Before the election, there were many issues on which Obama forbore, or muted, criticism and direct involvement on the grounds that he didn't want to prematurely weigh in because "there's only one President"; i.e., he claimed it was improper to take public positions on matters of immediate concern to the incumbent lame-duck.
Not so with the bailout!
On that occasion, Obama telegraphed that he was no True Friend of the Little Guy, as wishful hordes of supporters believed.
(All the while, those selfsame Obamaniacs paradoxically argued that it was the responsibility of we Little Guys to hold our True Friend's cloven feet to the fire to "make" him respect our wishes and will. Some True Friend! But that's another story.)
Obama either tipped his hand or consciously disclosed that he was actually a True Friend of the Banksters. Practically his first act in office was to outsource the US Treasury and turn it into a division of Goldman-Sachs.

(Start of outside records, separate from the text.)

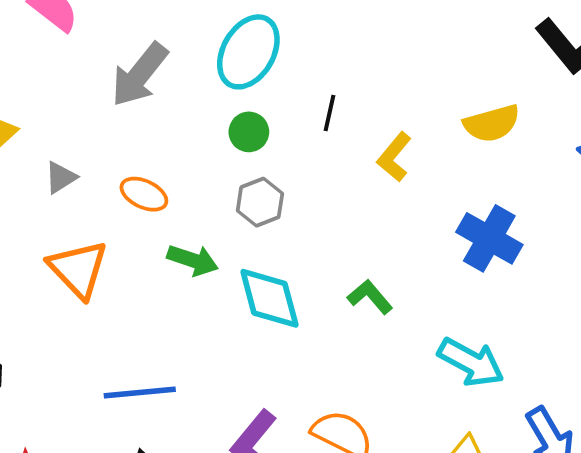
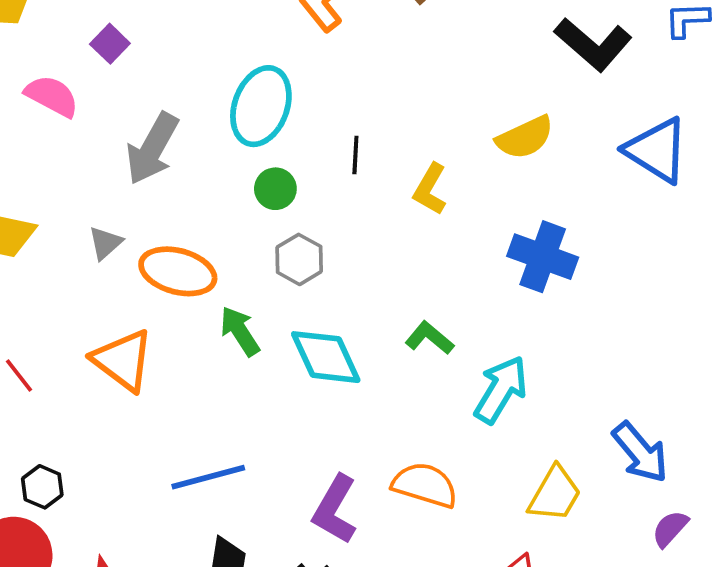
gray triangle: (61, 177) -> (105, 243), moved
orange ellipse: (144, 194) -> (178, 271), size x1.5
green arrow: (193, 260) -> (240, 331), turned -132
cyan arrow: (471, 362) -> (501, 390), moved, turned -78

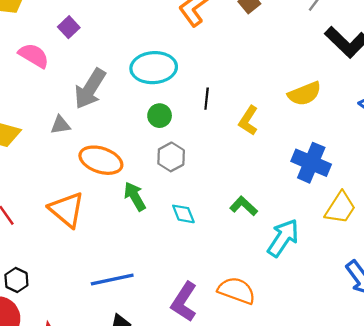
cyan ellipse: (261, 106) -> (154, 68), turned 63
gray triangle: (105, 243) -> (60, 125), moved, turned 30
cyan diamond: (326, 357) -> (183, 214), size x0.6
yellow trapezoid: (555, 494) -> (340, 208), moved

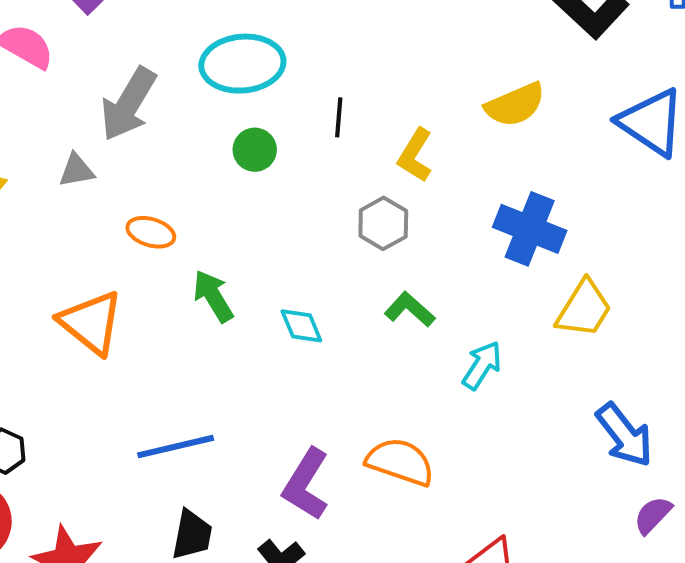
gray hexagon: (171, 157) -> (383, 223), moved
orange ellipse: (101, 160) -> (151, 232), size x0.6
cyan arrow: (283, 238) -> (482, 365), size x0.7

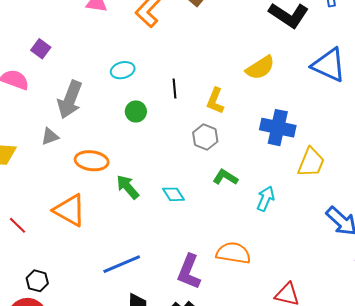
cyan ellipse: (242, 64) -> (123, 70), size x0.6
orange ellipse: (151, 232) -> (92, 161), size x1.4

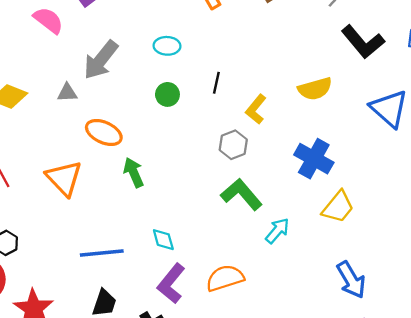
green L-shape: (225, 177) -> (241, 194), size x1.5
cyan diamond: (174, 194) -> (163, 240), moved
orange semicircle: (233, 253) -> (225, 278), turned -44

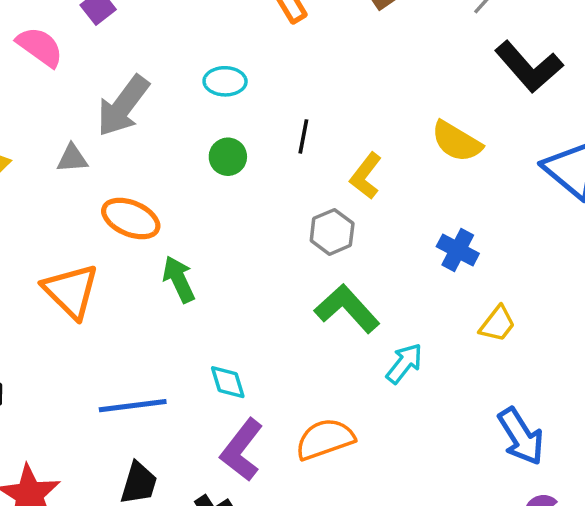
yellow semicircle: (315, 89) -> (457, 142), turned 48
blue cross: (314, 159) -> (458, 250), size x0.7
yellow trapezoid: (338, 207) -> (497, 324), size x0.7

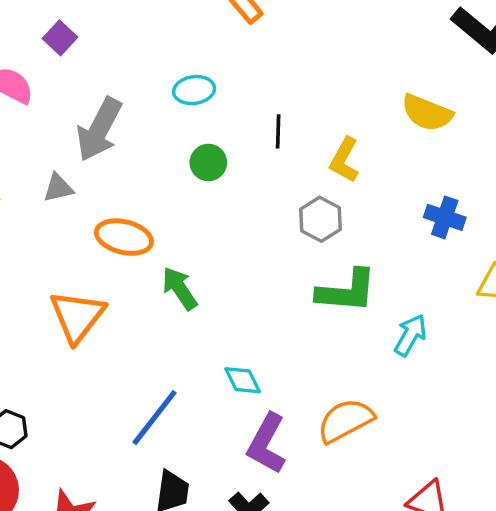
orange triangle: (71, 291) -> (77, 316), turned 32
green L-shape: (347, 309) -> (347, 291), turned 146
blue line: (133, 406) -> (154, 418), turned -36

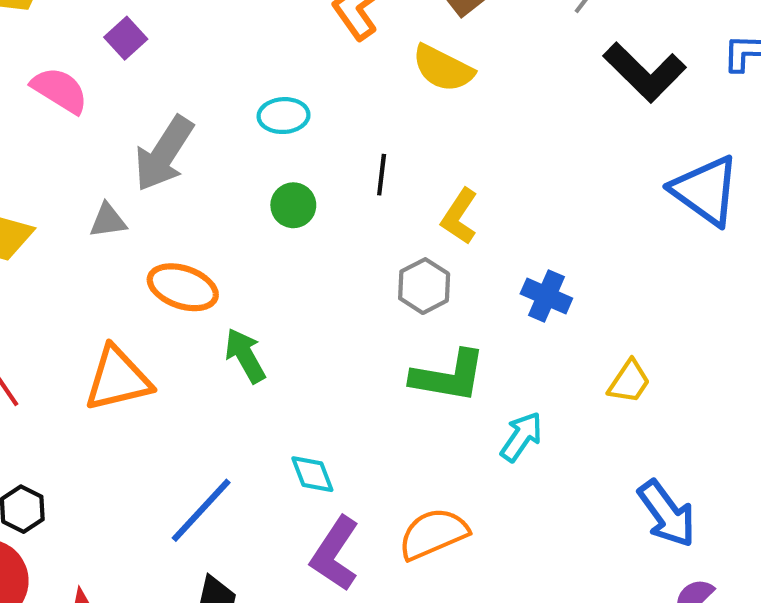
yellow semicircle: (427, 113) -> (443, 68), moved
blue cross: (445, 217) -> (546, 296), moved
orange triangle: (77, 316) -> (118, 379), turned 34

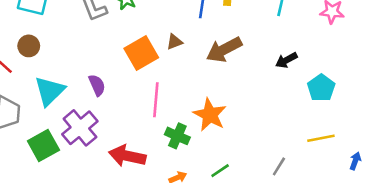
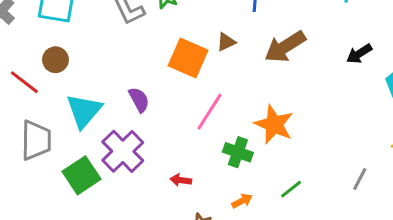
orange square: (141, 53) -> (188, 58), turned -32
pink line: (156, 100) -> (209, 112), turned 32
red arrow: (127, 156) -> (181, 180), size x0.5

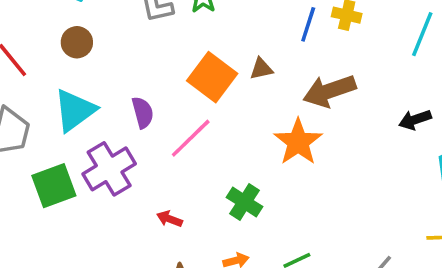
brown circle: (55, 60) -> (77, 42), moved
pink line: (209, 112) -> (191, 138), moved
orange star: (274, 124) -> (298, 142), moved

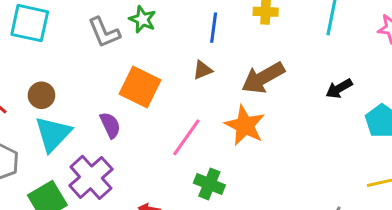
blue line: (308, 24) -> (214, 28), moved
brown circle: (77, 42) -> (41, 95), moved
orange square: (212, 77) -> (140, 87), moved
pink line: (191, 138) -> (186, 137), moved

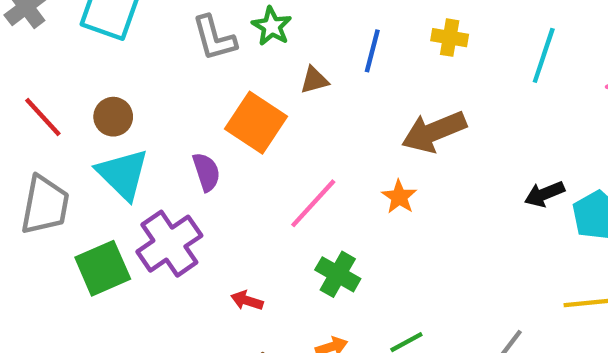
brown triangle: (203, 70) -> (314, 80), moved
black arrow: (339, 88) -> (544, 194), moved
orange star: (245, 125) -> (399, 197), size x0.6
cyan triangle: (53, 134) -> (123, 174), turned -36

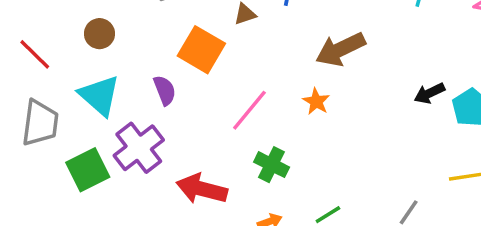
brown circle: (113, 117) -> (99, 34), moved
red arrow: (247, 301) -> (202, 189), size x2.0

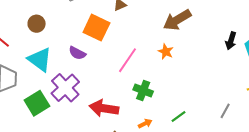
purple semicircle: (165, 90) -> (77, 53), turned 144
black arrow: (429, 93) -> (231, 41), turned -42

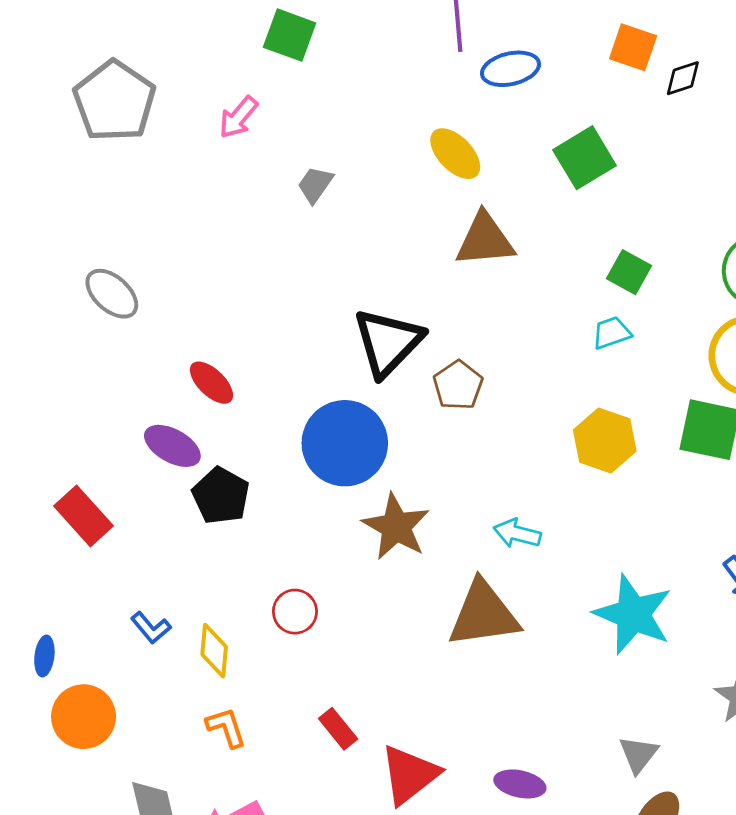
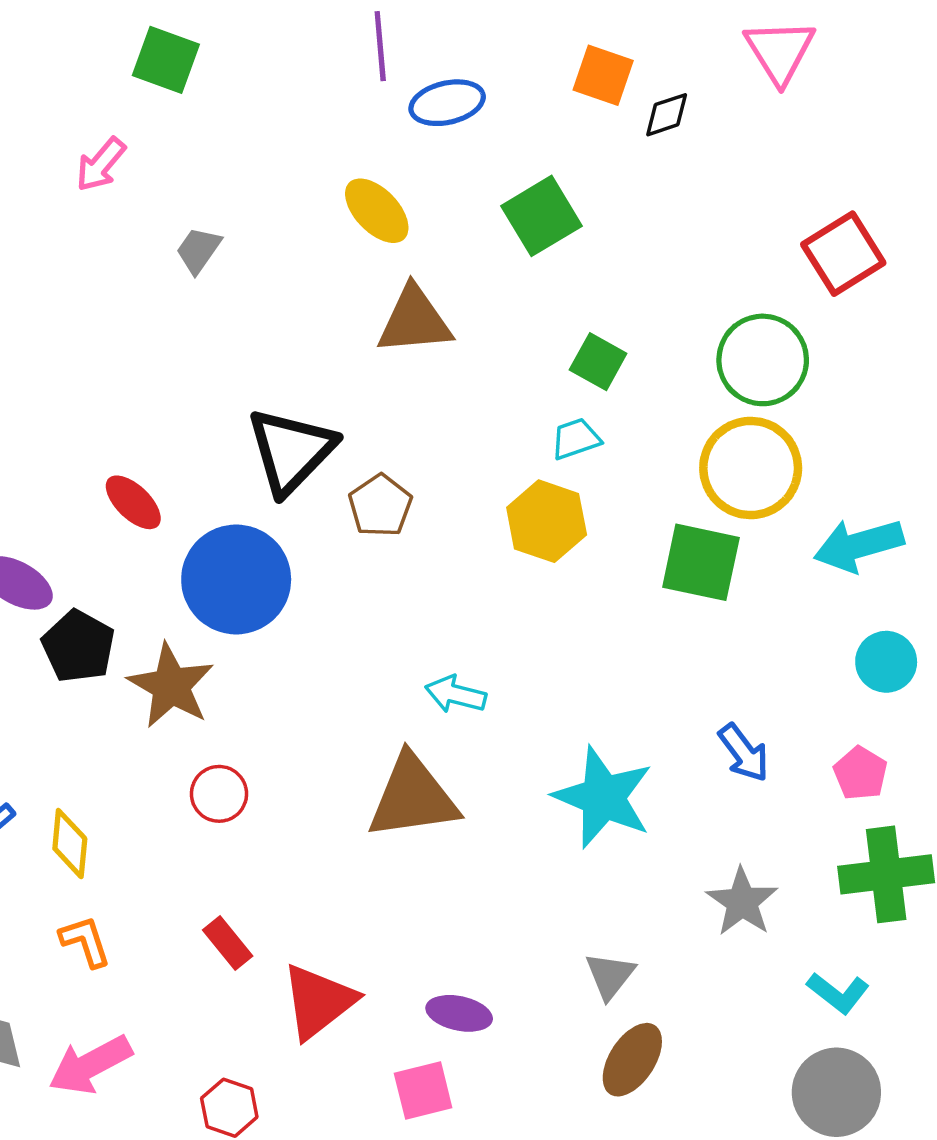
red ellipse: (211, 383) -> (133, 502), moved
yellow hexagon: (605, 441) -> (547, 521), moved
brown star: (396, 527) -> (171, 686), moved
red circle: (295, 612) -> (219, 794), moved

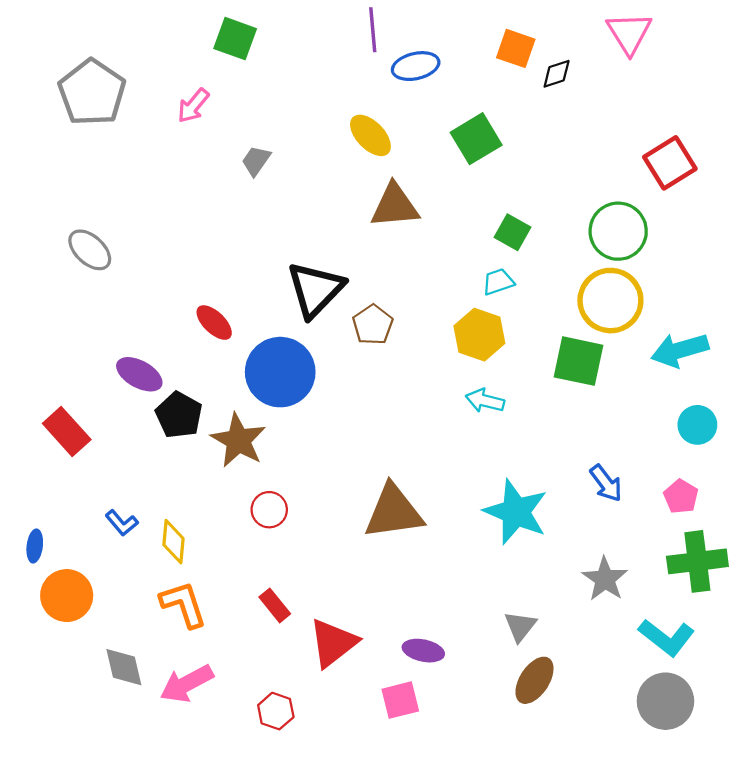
cyan arrow: (456, 694) -> (485, 401), moved
orange L-shape: (85, 941) -> (183, 604), size x1.4
cyan L-shape: (838, 993) -> (667, 637), size x1.4

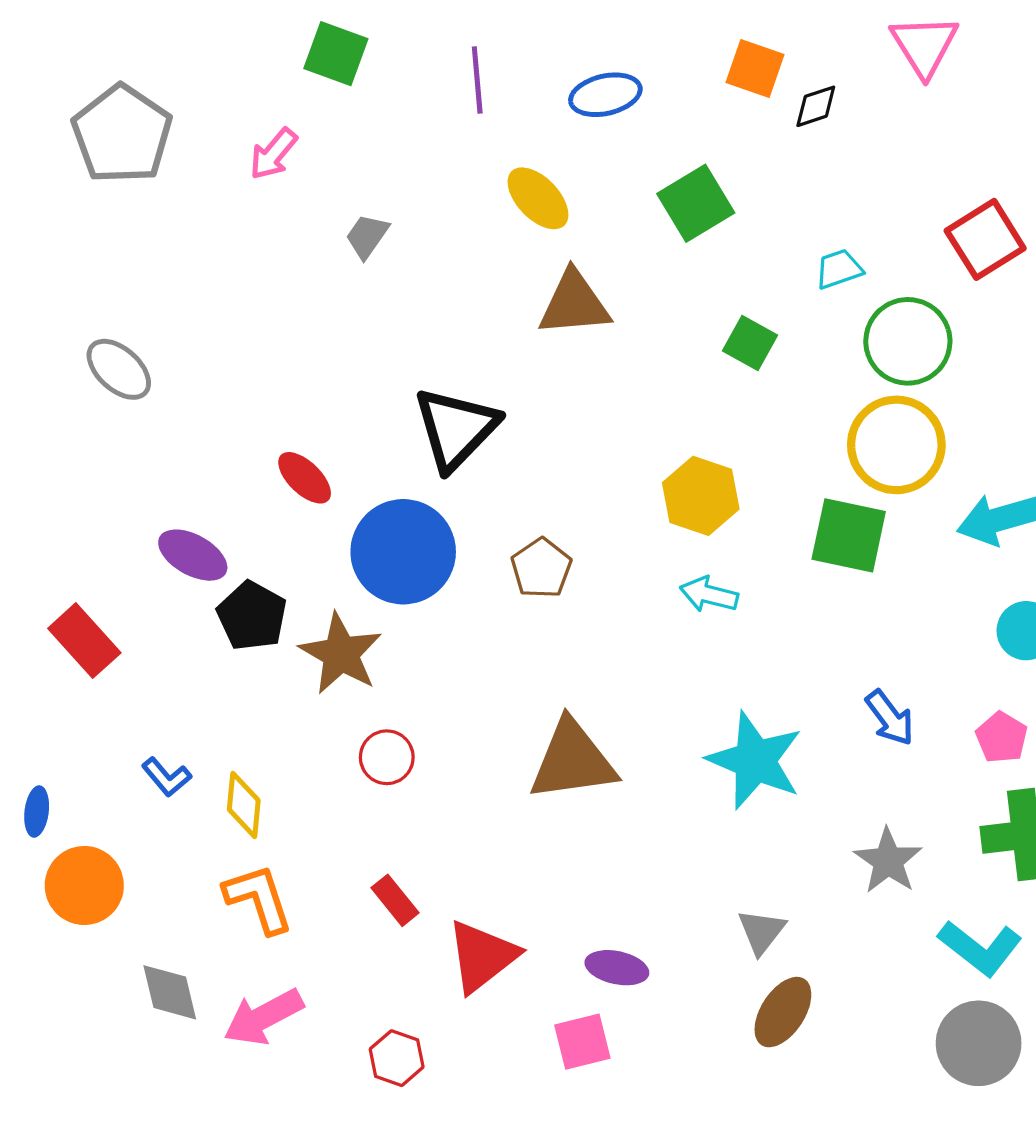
purple line: (373, 30) -> (477, 80), moved
cyan trapezoid: (498, 282) -> (839, 269), moved
brown pentagon: (373, 325) -> (541, 568), moved

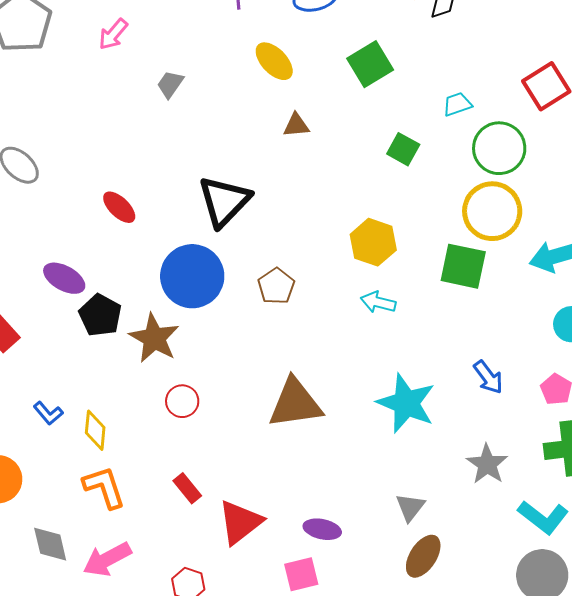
brown triangle: (574, 304) -> (296, 125), size x0.6
red ellipse: (305, 478) -> (119, 207), moved

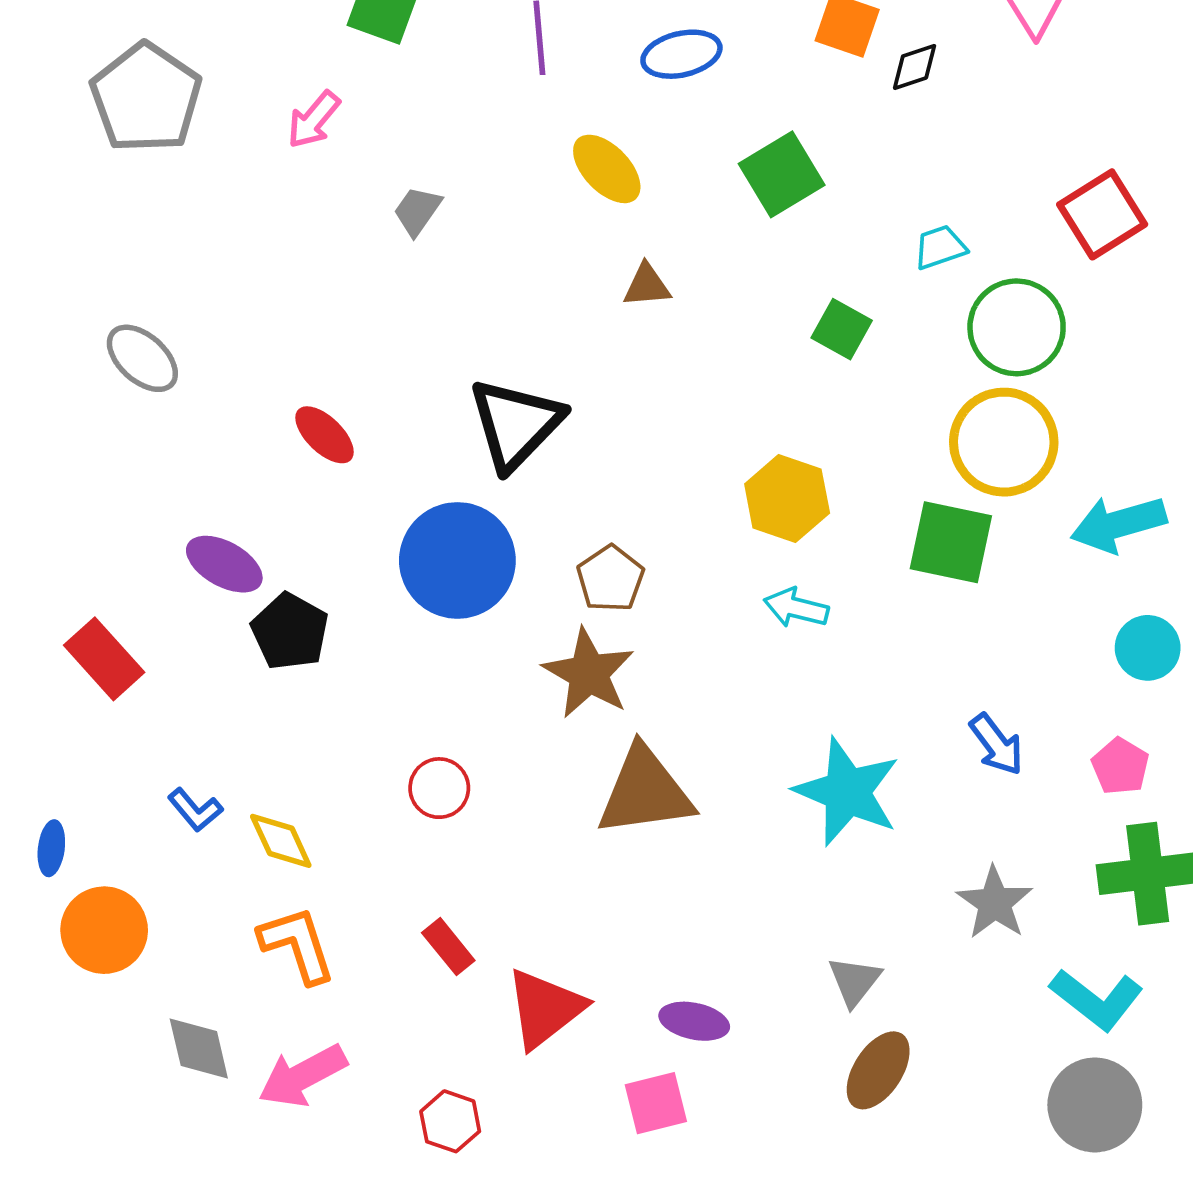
brown star: (154, 338) -> (589, 673), moved
yellow diamond: (95, 430) -> (281, 841), turned -30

Holding banksters to account and taking a hard-line reformer's approach to the banksters' corporate community and culture of unbridled, vicious greed and selfishness is the LAST thing Obama intends. No, the astonishing news from this ostensible True Friend of the Little Guy is that it is only the Little Guy who is expected to sacrifice and suffer for the banksters' sins.
Where there's a will, there's a way. Here, there's no "top-down" political will to injure, punish, or in any way interfere with the orgy of venality in which Obama and his administration are participants, partners, and beneficiaries.
· Yr Obd't Servant
What you said.
Well, golly gee, if we cap executive pay and bonuses then what are the Wall Street firms going to do with all of that bailout money?
q
They'll buy Viagra, lots of Viagra. You know that guys that have to flaunt material stuff like the Wall Streeters do, must have tiny units that don't work anymore...
New Corporate jets?????
Good, Bombardier needs the business. They have over 20 units in storage.